The Ghost of a Machine
Despite an onslaught of new displays, CRTs just won't die
(continued)
But even the largest of the studio-grade CRT-based direct-view HDTV monitors, Sony's BVMA32, measures only 32 inches diagonally, far smaller than a great many of the HDTV fixed-pixel displays already in homes. And while the image it can generate when reproducing HD video can be gloriously realistic — like looking through an open window — its relatively small size can hide defects in the image that may become obvious when enlarged in a home theater. Furthermore, since the BVMA32 costs $42,850, not all studios working on DVDs or HD video can afford one, with the result that many video-quality decisions are made using far less capable devices, all CRT monitors.
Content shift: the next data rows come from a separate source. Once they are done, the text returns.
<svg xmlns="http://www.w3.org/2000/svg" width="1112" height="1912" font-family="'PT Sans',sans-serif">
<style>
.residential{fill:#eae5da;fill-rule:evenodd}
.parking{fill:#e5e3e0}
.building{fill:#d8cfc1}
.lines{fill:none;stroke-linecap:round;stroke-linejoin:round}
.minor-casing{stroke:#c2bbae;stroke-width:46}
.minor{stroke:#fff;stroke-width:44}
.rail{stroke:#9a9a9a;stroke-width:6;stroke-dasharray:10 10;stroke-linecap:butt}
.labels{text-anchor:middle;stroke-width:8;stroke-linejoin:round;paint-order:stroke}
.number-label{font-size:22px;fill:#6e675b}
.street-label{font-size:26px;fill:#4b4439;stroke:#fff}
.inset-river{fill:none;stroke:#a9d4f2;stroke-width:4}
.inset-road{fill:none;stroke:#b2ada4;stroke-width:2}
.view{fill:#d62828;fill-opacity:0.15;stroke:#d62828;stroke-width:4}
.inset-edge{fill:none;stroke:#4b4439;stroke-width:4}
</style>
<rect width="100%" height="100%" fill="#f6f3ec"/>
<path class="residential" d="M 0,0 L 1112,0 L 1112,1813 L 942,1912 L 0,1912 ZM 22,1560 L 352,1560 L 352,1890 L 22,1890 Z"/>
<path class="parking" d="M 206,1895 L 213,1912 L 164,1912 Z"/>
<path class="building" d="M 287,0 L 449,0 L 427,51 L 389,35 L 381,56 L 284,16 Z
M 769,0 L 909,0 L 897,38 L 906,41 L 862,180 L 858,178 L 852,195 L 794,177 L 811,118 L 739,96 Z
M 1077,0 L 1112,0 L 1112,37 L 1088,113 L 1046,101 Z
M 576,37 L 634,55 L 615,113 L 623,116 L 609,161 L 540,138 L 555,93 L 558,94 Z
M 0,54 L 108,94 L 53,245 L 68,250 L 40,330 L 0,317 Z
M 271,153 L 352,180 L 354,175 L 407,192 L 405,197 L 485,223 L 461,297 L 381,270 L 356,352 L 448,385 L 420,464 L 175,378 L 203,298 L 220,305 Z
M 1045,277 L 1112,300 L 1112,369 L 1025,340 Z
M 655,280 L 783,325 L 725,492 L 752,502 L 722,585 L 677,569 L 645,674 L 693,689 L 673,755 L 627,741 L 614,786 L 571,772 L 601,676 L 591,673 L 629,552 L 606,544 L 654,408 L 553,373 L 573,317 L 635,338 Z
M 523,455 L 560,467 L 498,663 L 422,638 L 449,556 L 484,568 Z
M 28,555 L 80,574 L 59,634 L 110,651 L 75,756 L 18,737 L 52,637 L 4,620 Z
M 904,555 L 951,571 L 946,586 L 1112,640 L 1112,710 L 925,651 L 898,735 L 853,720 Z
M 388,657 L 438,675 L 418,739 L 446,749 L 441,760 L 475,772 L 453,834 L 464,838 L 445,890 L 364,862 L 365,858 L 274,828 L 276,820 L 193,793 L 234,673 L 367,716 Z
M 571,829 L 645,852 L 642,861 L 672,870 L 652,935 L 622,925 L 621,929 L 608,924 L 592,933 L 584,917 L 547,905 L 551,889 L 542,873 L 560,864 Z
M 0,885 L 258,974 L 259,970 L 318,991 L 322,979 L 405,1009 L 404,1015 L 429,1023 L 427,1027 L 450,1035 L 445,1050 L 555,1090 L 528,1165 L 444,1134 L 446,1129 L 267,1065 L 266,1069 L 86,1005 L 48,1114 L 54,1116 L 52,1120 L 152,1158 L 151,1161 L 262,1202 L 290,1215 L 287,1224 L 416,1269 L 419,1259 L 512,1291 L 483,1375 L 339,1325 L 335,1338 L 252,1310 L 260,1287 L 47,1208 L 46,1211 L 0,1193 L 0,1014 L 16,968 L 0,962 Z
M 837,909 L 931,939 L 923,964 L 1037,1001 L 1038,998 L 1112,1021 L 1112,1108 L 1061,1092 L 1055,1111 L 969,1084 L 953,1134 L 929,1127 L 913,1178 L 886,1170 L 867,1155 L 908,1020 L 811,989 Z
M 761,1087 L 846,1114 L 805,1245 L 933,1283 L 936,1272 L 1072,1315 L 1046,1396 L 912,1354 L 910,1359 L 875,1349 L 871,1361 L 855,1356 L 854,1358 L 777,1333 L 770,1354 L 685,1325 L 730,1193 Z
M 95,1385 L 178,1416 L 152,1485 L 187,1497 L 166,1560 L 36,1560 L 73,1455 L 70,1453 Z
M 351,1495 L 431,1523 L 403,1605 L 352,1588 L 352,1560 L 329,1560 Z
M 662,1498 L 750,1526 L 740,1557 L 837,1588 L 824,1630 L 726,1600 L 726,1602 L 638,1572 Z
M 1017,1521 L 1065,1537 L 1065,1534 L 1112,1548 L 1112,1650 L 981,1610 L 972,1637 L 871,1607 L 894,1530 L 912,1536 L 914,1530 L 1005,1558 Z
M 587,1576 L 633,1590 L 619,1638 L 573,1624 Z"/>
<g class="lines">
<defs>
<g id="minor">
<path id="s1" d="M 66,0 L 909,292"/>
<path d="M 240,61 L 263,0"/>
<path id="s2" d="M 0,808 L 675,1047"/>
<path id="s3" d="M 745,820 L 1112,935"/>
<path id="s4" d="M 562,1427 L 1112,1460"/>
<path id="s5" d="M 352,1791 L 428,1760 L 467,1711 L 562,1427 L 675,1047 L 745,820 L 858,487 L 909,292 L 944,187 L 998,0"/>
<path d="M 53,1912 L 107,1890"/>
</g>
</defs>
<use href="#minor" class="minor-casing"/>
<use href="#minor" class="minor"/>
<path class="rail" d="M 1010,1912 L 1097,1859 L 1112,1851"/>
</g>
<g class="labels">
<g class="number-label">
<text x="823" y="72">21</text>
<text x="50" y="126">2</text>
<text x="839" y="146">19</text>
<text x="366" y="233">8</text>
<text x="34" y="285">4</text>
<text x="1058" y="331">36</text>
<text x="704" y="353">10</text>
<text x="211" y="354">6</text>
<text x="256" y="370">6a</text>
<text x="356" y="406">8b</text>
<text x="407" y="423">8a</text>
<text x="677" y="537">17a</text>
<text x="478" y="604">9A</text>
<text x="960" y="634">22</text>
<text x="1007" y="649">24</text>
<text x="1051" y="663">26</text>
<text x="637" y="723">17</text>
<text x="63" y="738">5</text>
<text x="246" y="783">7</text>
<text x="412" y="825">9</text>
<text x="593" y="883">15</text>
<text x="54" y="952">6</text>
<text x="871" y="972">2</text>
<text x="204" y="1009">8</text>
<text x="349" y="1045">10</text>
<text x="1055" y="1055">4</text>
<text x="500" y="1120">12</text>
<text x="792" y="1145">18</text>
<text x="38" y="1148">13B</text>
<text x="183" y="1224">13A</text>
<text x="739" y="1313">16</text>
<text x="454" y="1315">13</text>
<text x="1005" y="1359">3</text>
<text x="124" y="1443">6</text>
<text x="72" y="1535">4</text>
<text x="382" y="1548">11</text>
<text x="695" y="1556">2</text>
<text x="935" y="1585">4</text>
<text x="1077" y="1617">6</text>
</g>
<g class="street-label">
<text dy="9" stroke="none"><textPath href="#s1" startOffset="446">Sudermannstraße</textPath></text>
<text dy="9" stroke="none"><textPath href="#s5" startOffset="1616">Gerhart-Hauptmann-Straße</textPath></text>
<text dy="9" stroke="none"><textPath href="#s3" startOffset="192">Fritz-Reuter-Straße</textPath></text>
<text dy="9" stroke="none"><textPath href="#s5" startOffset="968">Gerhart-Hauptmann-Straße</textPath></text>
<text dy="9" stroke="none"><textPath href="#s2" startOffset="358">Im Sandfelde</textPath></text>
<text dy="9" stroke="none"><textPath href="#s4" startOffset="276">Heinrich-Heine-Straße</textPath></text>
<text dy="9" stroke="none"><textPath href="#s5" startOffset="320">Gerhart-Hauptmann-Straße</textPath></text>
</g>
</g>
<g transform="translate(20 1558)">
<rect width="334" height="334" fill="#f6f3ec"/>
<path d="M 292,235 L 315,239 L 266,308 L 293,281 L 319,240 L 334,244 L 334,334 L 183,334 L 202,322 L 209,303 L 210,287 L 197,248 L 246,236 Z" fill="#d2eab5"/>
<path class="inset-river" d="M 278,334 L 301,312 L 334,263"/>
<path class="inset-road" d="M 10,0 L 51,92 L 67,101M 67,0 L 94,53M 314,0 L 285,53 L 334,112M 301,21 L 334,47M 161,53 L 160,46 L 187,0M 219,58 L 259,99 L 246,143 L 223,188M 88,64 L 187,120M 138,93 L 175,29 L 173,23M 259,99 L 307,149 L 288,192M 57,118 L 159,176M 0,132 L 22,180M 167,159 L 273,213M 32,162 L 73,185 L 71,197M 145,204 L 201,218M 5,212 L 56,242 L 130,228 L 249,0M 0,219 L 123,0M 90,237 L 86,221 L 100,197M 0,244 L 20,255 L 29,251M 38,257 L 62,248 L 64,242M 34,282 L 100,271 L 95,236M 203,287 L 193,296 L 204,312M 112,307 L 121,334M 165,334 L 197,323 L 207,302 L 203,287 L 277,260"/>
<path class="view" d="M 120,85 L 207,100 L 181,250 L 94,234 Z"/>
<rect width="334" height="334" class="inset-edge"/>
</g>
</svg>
The research and development of all the major video-codec systems (MPEG-2, MPEG-4/H.264, and VC-1) used in DVD or high-definition media were conducted with images monitored on CRTs. Crucial decisions as to how these systems work, especially in how they're structured to minimize the visibility of encoding artifacts, were made using CRTs. So while it's hard to find an explicit expression of CRT technology in these video codec systems, their very architectures and operation were influenced by CRT characteristics, for good or ill.
This only starts to become a problem when you watch media at home. To the extent that your monitor or TV deviates from CRT-like size and visual behavior, you may see increasing problems with an image that looked fine when it left the mastering studio. I've found encoding artifacts such as mosquito noise and blocking to be more visible with fixed-pixel technologies than they are with CRTs of the same size, at least with material of DVD resolution.
What the pro-video folks desperately need is a fixed-pixel technology that produces very large, CRT-like images. Zworykin seems to have been prescient when he wrote 66 years ago: "Today, owing largely to the advent of cathode-ray television systems, a recognizable picture can be taken for granted, and the problem is one of obtaining a high-definition picture."